The campaign so far has an ad recall and awareness lift of more than 5% and a led to a conversion lift of 14.5%, but Yong says the real test will be in this peak travel season when they’re hoping the mid-year content translates into a greater curve in Q4. 

Even gaming apps which traditionally have relied on performance marketing have begun to see the need for more full-funnel approaches to grow demand. Chris Liu, head of business development and partnerships at Vietnamese gaming firm VNG Games explained how their effort to bring younger audiences to one of their older games, Metal Slug, involved pre-launch registrations, new creative videos as well challenges for the community to create better video content. At the same time, it pushed existing user-generated content about the game on TikTok to others. In the end, it ultimatelyy beat its install targets but also exceeded on engagement levels on the way through the funnel to that result.  

“You really have to consider that mid-to-upper funnel, because without that you’re not unleashing the platform to its full potential,” Liu said.  

The battle for attention

Beyond acquiring and retaining new customers, a key part of TikTok’s pitch to app marketers was to address some of their other challenges, like fragmented attention.  With today’s users using multiple apps in a single session, it’s hard for apps to cut through the clutter.  

Indeed, as VNG’s Liu lamented, apps like TikTok compete for the attention of gamers and pull their eyeballs away from playing games. Looking deeper into it, Liu and his team saw how younger generations like to do two or three things at once. “Time and experience is a very different focus for them,” Liu said.
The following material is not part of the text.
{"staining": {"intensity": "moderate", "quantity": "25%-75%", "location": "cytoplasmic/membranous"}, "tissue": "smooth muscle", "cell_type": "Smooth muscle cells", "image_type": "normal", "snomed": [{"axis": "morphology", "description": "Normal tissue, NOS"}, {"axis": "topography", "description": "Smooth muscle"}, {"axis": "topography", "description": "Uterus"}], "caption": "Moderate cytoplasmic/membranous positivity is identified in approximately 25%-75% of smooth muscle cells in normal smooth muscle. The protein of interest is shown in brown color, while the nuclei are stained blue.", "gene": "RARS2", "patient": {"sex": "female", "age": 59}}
This led VNG to look at their business in a new way, with younger gamers preferring more casual games that don’t take a lot of time and money, but can be played while multitasking.  

“Now we realise our traditional marketing practices are not having the same effect anymore,” said Liu. “We need to actually engage with users, capture their hearts and feelings and help them engage with each other also.” Hence, their proclivity for a platform that lets people create their own content and share with one another.  
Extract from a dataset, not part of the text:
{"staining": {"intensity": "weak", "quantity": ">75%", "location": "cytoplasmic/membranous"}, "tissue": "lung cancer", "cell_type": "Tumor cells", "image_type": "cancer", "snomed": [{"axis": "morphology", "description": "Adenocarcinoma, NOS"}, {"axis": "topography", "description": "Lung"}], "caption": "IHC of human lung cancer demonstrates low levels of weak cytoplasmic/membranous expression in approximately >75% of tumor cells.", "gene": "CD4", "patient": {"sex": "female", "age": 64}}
Ultimately, TikTok’s pitch to app marketers on the problem of attention is that they have higher engagement levels compared to other platforms in SEA, according to SensorTower data.  Its message, in effect, is ‘if you can’t beat us, join us.’  

Authenticity vs calculation

Joining TikTok, however, requires excelling at authentic content, something that app marketers can struggle with as much as traditional marketers. Rolla says this is still the most consistent theme that marketers across all verticals raise with him, “and it’s absolutely the right question to ask because as a brand you want to blend into that user-generated content as seamlessly as possible.”  

Nikhil Rolla, GM Malaysia & SEA head of strategic accounts, TikTok

And herein lies the conundrum.  Marketers are trained to think strategically, to research their target audience, look at the data, map out a full-funnel strategy and utilise the platform tools effectively. It’s generally the right approach, but doing the right thing can also lead to doing the wrong thing.  

While Liu advocates methodically signaling to users and testing everything, one of the biggest differences they saw in their marketing was when they changed those who ran their TikTok videos from people in their 30s to those in their 20s.  
 
“I think it's really important that when you're making these TikTok videos, you're not going in there with a mind of people like us business guys who's like, how can I get the most users? How can I get the most views? How can I get the best ROI?” Liu said.  

“You want a young person saying: ‘Hey, I want to make a cool video. I want to engage with my friends. I want to engage with people like me who love this content. Then you will get your views.”